Even further, identifying combination drugs can help drive down costs of the WCMSA. By prescribing the two (or more) drugs that make-up a combination drug can yield tremendous savings. For example, by prescribing Famotidine and Ibuprofen (of which Duexis is comprised) you can save over $25.00 per pill. In a case where a claimant has a 15-year life expectancy and taking three Duexis a day, the WCMSA would be reduced by over $530,000. Similar savings can be achieved with other combination drugs commonly found in workers’ comp claims, such as Percocet, Vimovo, or Norco.
Step 4: Clean up the medical records
Another easy fix in many files is cleaning up medical records. Often times the treatment records have dangling treatments options that are no longer needed, but without clarification CMS will simply default to allocating for them. This could result in surgeries, medications, and other high-priced treatments being included in the WCMSA that are no longer relevant or needed. This can be resolved by parties working together to get written clarification from the treating physician as to which treatments are active and which have been discontinued (or are no longer necessary).
Step 5: Fight back: Yes, you can challenge CMS!
A common misconception is that once CMS issues a decision, the parties are then held to the decision. In some instances, this may not be the case.
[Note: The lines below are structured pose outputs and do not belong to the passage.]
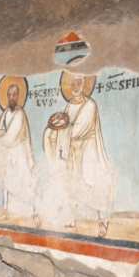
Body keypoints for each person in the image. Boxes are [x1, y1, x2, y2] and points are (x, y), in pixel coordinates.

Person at [42, 73, 115, 236]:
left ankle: (102, 221)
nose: (75, 87)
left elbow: (78, 129)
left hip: (87, 151)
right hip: (72, 151)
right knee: (71, 183)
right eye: (72, 84)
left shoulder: (90, 105)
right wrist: (52, 132)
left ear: (84, 84)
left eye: (78, 83)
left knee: (92, 185)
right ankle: (71, 218)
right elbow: (65, 124)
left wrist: (59, 131)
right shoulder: (69, 106)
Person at [0, 82, 39, 224]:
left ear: (18, 96)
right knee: (6, 182)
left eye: (14, 95)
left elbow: (10, 135)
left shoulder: (20, 114)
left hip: (19, 154)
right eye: (9, 95)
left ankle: (35, 213)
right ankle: (6, 211)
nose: (12, 98)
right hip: (7, 155)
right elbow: (1, 129)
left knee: (26, 182)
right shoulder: (6, 113)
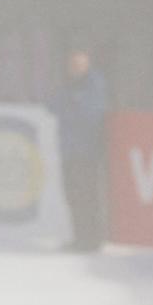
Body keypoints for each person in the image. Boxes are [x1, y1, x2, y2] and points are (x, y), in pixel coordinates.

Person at [48, 45, 109, 252]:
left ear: (87, 64)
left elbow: (90, 112)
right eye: (72, 64)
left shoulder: (95, 83)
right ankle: (79, 237)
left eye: (79, 64)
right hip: (68, 149)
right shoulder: (67, 85)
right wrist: (70, 102)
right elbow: (52, 105)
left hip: (87, 150)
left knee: (88, 196)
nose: (74, 68)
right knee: (72, 195)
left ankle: (92, 239)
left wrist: (71, 103)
Notably, in July 2017 CMS introduced its new Amended Review process which now allows parties to request an updated decision of prior CMS decisions with medical evidence post-dating the WCMSA submission date in certain situations. This new process could help parties get unsettled cases caught in higher than expected WCMSA approval amounts back on track for settlement. CMS’ Amended Review process applies to claims where CMS issued a decision in the past 1-4 years and where the updated records support a reduction (or increase) in the WCMSA of 10 percent or $10,000, whichever is greater. If the treatments line up correctly, this new policy can result in significant savings in cases where the original MSA was approved, the claimant’s treatment has reduced significantly.
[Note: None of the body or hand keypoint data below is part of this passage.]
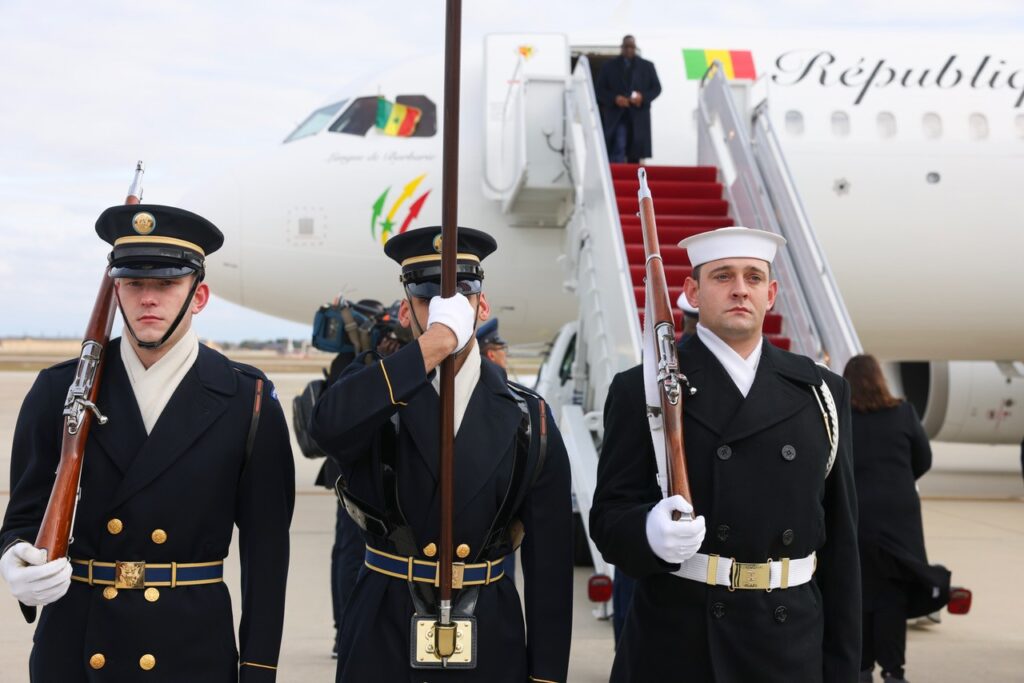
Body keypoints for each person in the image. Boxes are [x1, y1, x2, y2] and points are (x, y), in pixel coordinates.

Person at [0, 205, 295, 681]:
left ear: (198, 296)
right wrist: (15, 558)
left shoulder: (247, 398)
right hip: (76, 650)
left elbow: (266, 555)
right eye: (134, 284)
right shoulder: (59, 390)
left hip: (189, 652)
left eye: (166, 284)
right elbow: (24, 514)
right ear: (116, 291)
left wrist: (258, 670)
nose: (148, 300)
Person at [590, 226, 860, 682]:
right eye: (722, 277)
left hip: (791, 641)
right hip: (682, 643)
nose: (740, 289)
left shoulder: (822, 392)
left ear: (771, 293)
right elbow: (609, 519)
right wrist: (648, 532)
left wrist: (844, 668)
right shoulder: (644, 389)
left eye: (754, 278)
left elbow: (843, 545)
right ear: (692, 291)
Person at [309, 226, 573, 682]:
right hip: (385, 629)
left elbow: (549, 569)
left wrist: (546, 676)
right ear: (407, 309)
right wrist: (432, 345)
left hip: (488, 630)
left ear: (482, 306)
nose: (442, 312)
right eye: (428, 299)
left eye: (458, 298)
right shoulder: (374, 387)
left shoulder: (529, 415)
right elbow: (327, 429)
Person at [843, 354, 950, 683]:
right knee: (893, 595)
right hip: (897, 518)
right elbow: (924, 459)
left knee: (857, 594)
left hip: (856, 515)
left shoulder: (842, 416)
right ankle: (893, 671)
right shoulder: (903, 412)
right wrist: (897, 481)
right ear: (880, 379)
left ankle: (861, 669)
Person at [596, 35, 661, 163]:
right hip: (617, 115)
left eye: (631, 47)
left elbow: (656, 88)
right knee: (619, 144)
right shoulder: (609, 67)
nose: (629, 50)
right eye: (626, 47)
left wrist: (642, 97)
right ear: (622, 47)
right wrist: (615, 98)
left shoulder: (647, 66)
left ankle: (632, 179)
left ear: (635, 48)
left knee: (635, 150)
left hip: (638, 115)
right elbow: (599, 90)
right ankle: (616, 177)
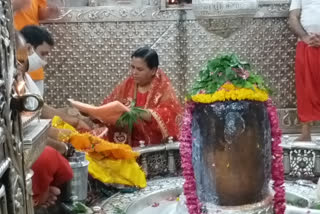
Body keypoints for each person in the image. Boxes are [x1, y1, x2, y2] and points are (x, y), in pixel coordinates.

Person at [102, 47, 182, 147]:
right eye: (132, 67)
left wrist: (135, 111)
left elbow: (169, 115)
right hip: (128, 145)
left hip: (154, 148)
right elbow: (109, 104)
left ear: (153, 70)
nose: (134, 72)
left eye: (139, 69)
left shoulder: (163, 88)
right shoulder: (128, 84)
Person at [289, 0, 320, 141]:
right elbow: (293, 17)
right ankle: (306, 133)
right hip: (306, 44)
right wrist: (305, 37)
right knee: (304, 88)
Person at [14, 0, 59, 95]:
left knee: (34, 101)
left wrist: (50, 11)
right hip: (14, 49)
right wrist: (13, 5)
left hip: (34, 50)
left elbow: (40, 12)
Remember that you can challenge CMS using its re-review process. This process is applied to where either CMS made a mistake in including a treatment, calculating the rated age, or identifying the correct pricing, or there are facts that existed, but where unknown to CMS, at the time the original MSA was submitted. ISO Claims Partners’ has used the re-review process over the years to successfully remove DMEs that were not needed, adjust prescription frequencies, remove medications not covered by Medicare, exclude surgeries that were not needed, and correct incorrect rated ages along with many other reductions. In a recent case the removal of a single medication included by CMS, but which was not actually covered by Medicare, reduced the WCMSA by almost $500,000. And, in 2017 ISO Claims Partners saved clients over $6 million in re-review savings.
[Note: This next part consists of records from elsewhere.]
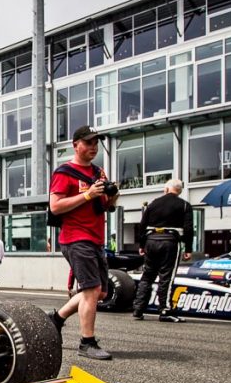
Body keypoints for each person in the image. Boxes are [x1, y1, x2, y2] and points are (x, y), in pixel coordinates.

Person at [47, 126, 119, 360]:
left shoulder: (99, 172)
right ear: (75, 145)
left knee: (100, 292)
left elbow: (106, 206)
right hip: (76, 238)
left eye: (96, 143)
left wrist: (112, 195)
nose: (93, 147)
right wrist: (87, 194)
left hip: (96, 237)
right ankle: (86, 343)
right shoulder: (64, 172)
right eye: (88, 143)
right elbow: (55, 206)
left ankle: (56, 319)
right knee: (91, 289)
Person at [132, 179, 193, 322]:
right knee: (167, 276)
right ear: (179, 191)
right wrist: (188, 248)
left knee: (147, 275)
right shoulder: (184, 205)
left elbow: (142, 225)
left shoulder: (153, 203)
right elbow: (189, 228)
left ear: (166, 189)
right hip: (170, 241)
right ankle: (165, 310)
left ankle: (138, 309)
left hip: (151, 241)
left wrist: (141, 245)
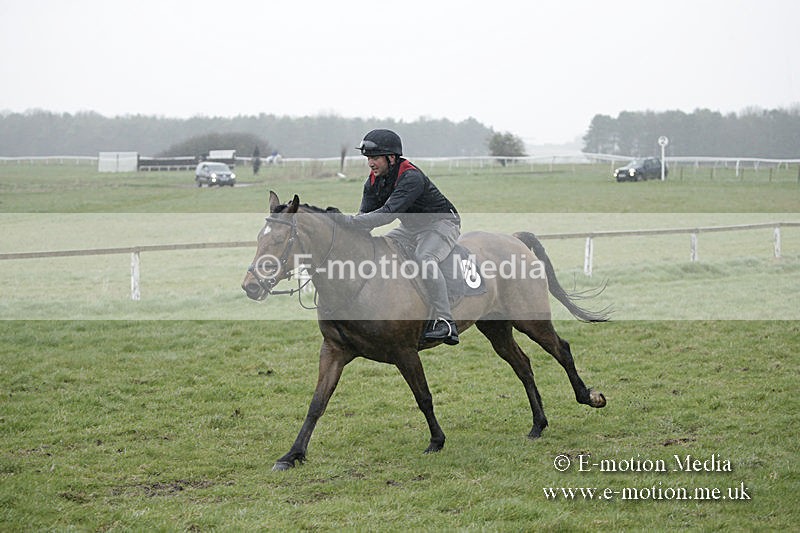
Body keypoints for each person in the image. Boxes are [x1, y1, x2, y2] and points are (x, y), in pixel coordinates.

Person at [339, 129, 460, 345]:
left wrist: (347, 221)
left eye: (375, 158)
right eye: (368, 158)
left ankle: (445, 321)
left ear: (391, 158)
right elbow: (363, 220)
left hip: (441, 223)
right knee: (383, 249)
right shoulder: (373, 181)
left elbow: (386, 215)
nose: (370, 163)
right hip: (410, 228)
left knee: (425, 259)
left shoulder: (411, 177)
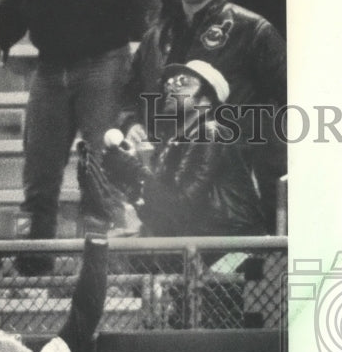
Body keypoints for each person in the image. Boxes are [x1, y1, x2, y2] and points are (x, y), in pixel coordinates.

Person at [0, 0, 148, 275]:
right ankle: (33, 273)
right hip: (50, 68)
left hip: (104, 62)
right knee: (38, 179)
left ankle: (112, 276)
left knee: (108, 173)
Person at [124, 0, 287, 232]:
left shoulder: (251, 29)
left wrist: (260, 148)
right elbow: (131, 94)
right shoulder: (156, 38)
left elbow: (291, 94)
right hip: (171, 171)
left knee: (227, 266)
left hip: (229, 174)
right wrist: (132, 122)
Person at [104, 59, 266, 237]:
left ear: (205, 99)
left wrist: (136, 171)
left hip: (231, 249)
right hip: (204, 245)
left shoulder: (210, 133)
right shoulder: (176, 143)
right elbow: (161, 216)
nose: (171, 87)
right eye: (169, 83)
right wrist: (127, 181)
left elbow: (182, 208)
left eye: (183, 81)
Start reducing your MSAs today!
The above five approaches merely scratch the surface of the type of strategic options available to help reign in WCMSA costs. And, these strategies are very workable with a coordinated plan of attack. The next time you see a major cost driver on a claim don’t settle and chart a strategic course to drive those costs down. In the end this will help you reduce costs, make more funds available for settlement, and close out cases.